*** Records provided

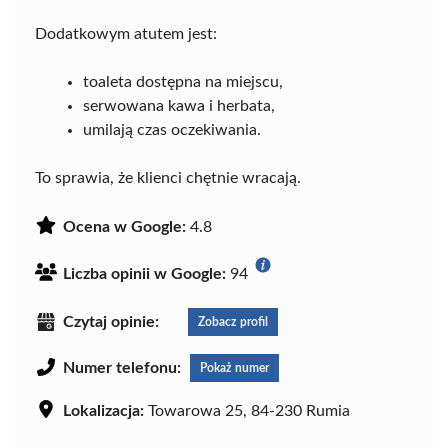
Dodatkowym atutem jest:
toaleta dostępna na miejscu,
serwowana kawa i herbata,
umilają czas oczekiwania.
To sprawia, że klienci chętnie wracają.
Ocena w Google:
4.8
Liczba opinii w Google:
94
Czytaj opinie:
Zobacz profil
Numer telefonu:
Pokaż numer
Lokalizacja:
Towarowa 25, 84-230 Rumia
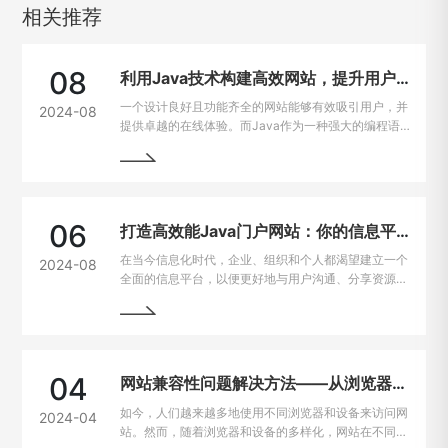
相关推荐
08
利用Java技术构建高效网站，提升用户在线体验
一个设计良好且功能齐全的网站能够有效吸引用户，并
2024-08
提供卓越的在线体验。而Java作为一种强大的编程语
言，因其出色的跨平台能力和开发效率，成为网站建设
的热门选择。
06
打造高效能Java门户网站：你的信息平台解决方案
在当今信息化时代，企业、组织和个人都渴望建立一个
2024-08
全面的信息平台，以便更好地与用户沟通、分享资源和
提供服务。Java作为一种强大且灵活的编程语言，成
为构建门户网站的首选技术之一。
04
网站兼容性问题解决方法——从浏览器到设备的完美适配
如今，人们越来越多地使用不同浏览器和设备来访问网
2024-04
站。然而，随着浏览器和设备的多样化，网站在不同平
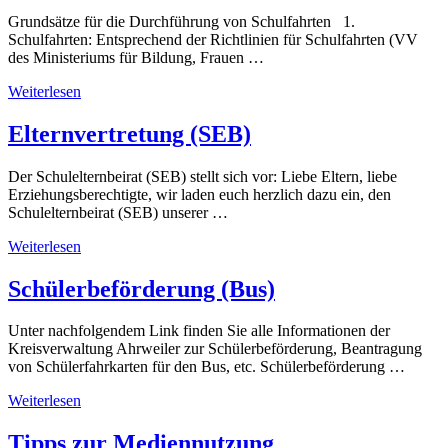
Grundsätze für die Durchführung von Schulfahrten 1.
Schulfahrten: Entsprechend der Richtlinien für Schulfahrten (VV
des Ministeriums für Bildung, Frauen …
Weiterlesen
Elternvertretung (SEB)
Der Schulelternbeirat (SEB) stellt sich vor: Liebe Eltern, liebe
Erziehungsberechtigte, wir laden euch herzlich dazu ein, den
Schulelternbeirat (SEB) unserer …
Weiterlesen
Schülerbeförderung (Bus)
Unter nachfolgendem Link finden Sie alle Informationen der
Kreisverwaltung Ahrweiler zur Schülerbeförderung, Beantragung
von Schülerfahrkarten für den Bus, etc. Schülerbeförderung …
Weiterlesen
Tipps zur Mediennutzung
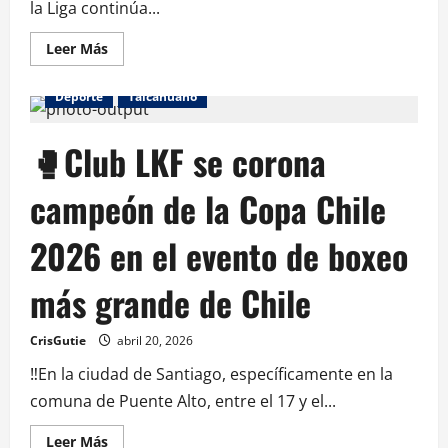
la Liga continúa...
Leer Más
Deporte
Talcahuano
🥊Club LKF se corona
campeón de la Copa Chile
2026 en el evento de boxeo
más grande de Chile
CrisGutie
abril 20, 2026
‼️En la ciudad de Santiago, específicamente en la
comuna de Puente Alto, entre el 17 y el...
Leer Más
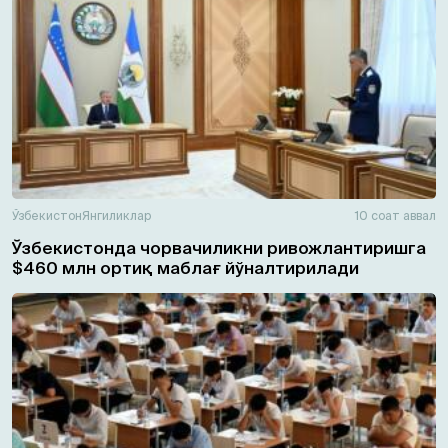
Ўзбекистон
Янгиликлар
10 соат аввал
Ўзбекистонда чорвачиликни ривожлантиришга
$460 млн ортиқ маблағ йўналтирилади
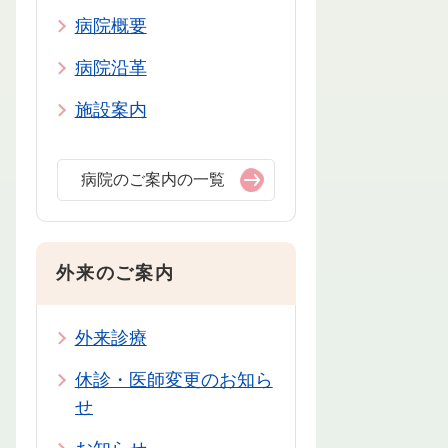
病院概要
病院沿革
施設案内
病院のご案内の一覧
外来のご案内
外来診療
休診・医師変更のお知ら
せ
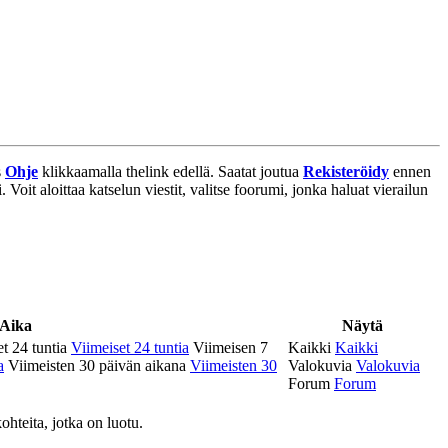
s
Ohje
klikkaamalla thelink edellä. Saatat joutua
Rekisteröidy
ennen
 Voit aloittaa katselun viestit, valitse foorumi, jonka haluat vierailun
Aika
Näytä
t 24 tuntia
Viimeiset 24 tuntia
Viimeisen 7
Kaikki
Kaikki
a
Viimeisten 30 päivän aikana
Viimeisten 30
Valokuvia
Valokuvia
Forum
Forum
ohteita, jotka on luotu.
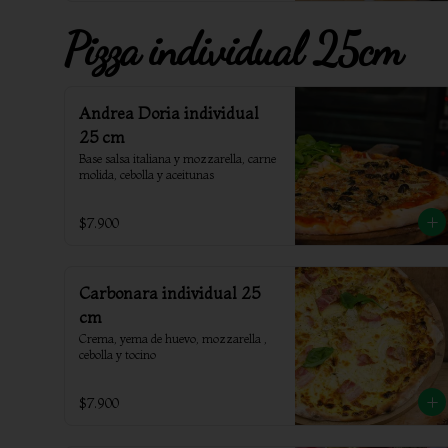
Pizza individual 25cm
Andrea Doria individual
25 cm
Base salsa italiana y mozzarella, carne 
molida, cebolla y aceitunas
$7.900
Carbonara individual 25
cm
Crema, yema de huevo, mozzarella , 
cebolla y tocino
$7.900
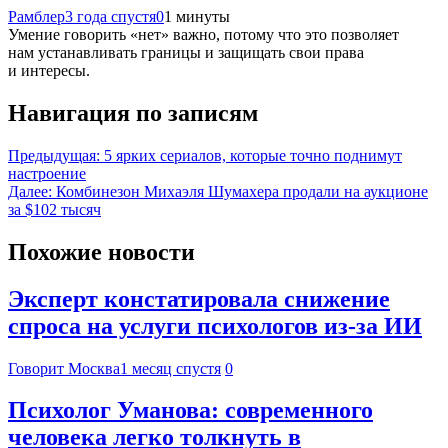
Рамблер
3 года спустя
0
1 минуты
Умение говорить «нет» важно, потому что это позволяет
нам устанавливать границы и защищать свои права
и интересы.
Навигация по записям
Предыдущая:
5 ярких сериалов, которые точно поднимут
настроение
Далее:
Комбинезон Михаэля Шумахера продали на аукционе
за $102 тысяч
Похожие новости
Эксперт констатировала снижение
спроса на услуги психологов из-за ИИ
Говорит Москва
1 месяц спустя
0
Психолог Уманова: современного
человека легко толкнуть в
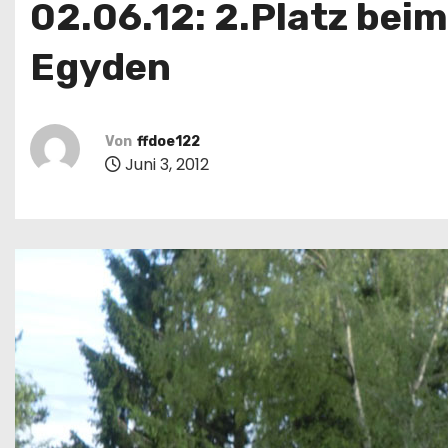
02.06.12: 2.Platz bei
Egyden
Von
ffdoe122
Juni 3, 2012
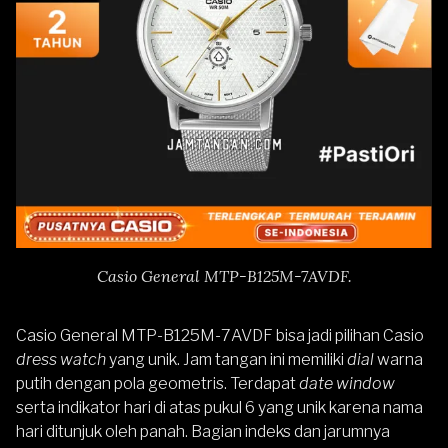
Casio General MTP-B125M-7AVDF.
Casio General MTP-B125M-7AVDF
bisa jadi pilihan Casio
dress watch
yang unik. Jam tangan ini memiliki
dial
warna
putih dengan pola geometris. Terdapat
date window
serta indikator hari di atas pukul 6 yang unik karena nama
hari ditunjuk oleh panah. Bagian indeks dan jarumnya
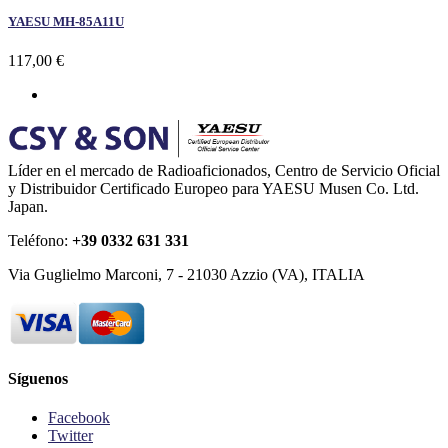
YAESU MH-85A11U
117,00 €
Líder en el mercado de Radioaficionados, Centro de Servicio Oficial
y Distribuidor Certificado Europeo para YAESU Musen Co. Ltd.
Japan.
Teléfono:
+39 0332 631 331
Via Guglielmo Marconi, 7 - 21030 Azzio (VA), ITALIA
Síguenos
Facebook
Twitter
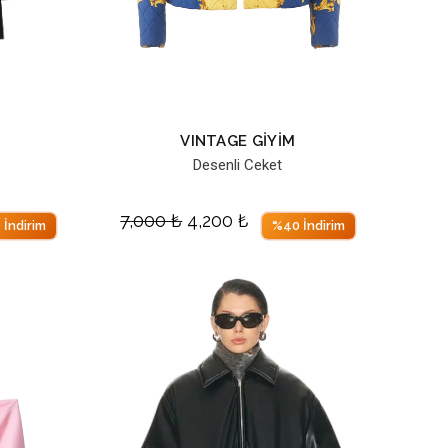
M
VINTAGE GİYİM
Desenli Ceket
7,000
₺
4,200
₺
 İndirim
%40 İndirim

******

Repeat the listing above from its first line through the line that contains "Grundsätze für die", both included, and nothing more. Drop the pictures.

* [Your response]:
Dodatkowym atutem jest:
toaleta dostępna na miejscu,
serwowana kawa i herbata,
umilają czas oczekiwania.
To sprawia, że klienci chętnie wracają.
Ocena w Google:
4.8
Liczba opinii w Google:
94
Czytaj opinie:
Zobacz profil
Numer telefonu:
Pokaż numer
Lokalizacja:
Towarowa 25, 84-230 Rumia
相关推荐
08
利用Java技术构建高效网站，提升用户在线体验
一个设计良好且功能齐全的网站能够有效吸引用户，并
2024-08
提供卓越的在线体验。而Java作为一种强大的编程语
言，因其出色的跨平台能力和开发效率，成为网站建设
的热门选择。
06
打造高效能Java门户网站：你的信息平台解决方案
在当今信息化时代，企业、组织和个人都渴望建立一个
2024-08
全面的信息平台，以便更好地与用户沟通、分享资源和
提供服务。Java作为一种强大且灵活的编程语言，成
为构建门户网站的首选技术之一。
04
网站兼容性问题解决方法——从浏览器到设备的完美适配
如今，人们越来越多地使用不同浏览器和设备来访问网
2024-04
站。然而，随着浏览器和设备的多样化，网站在不同平
Grundsätze für die Durchführung von Schulfahrten 1.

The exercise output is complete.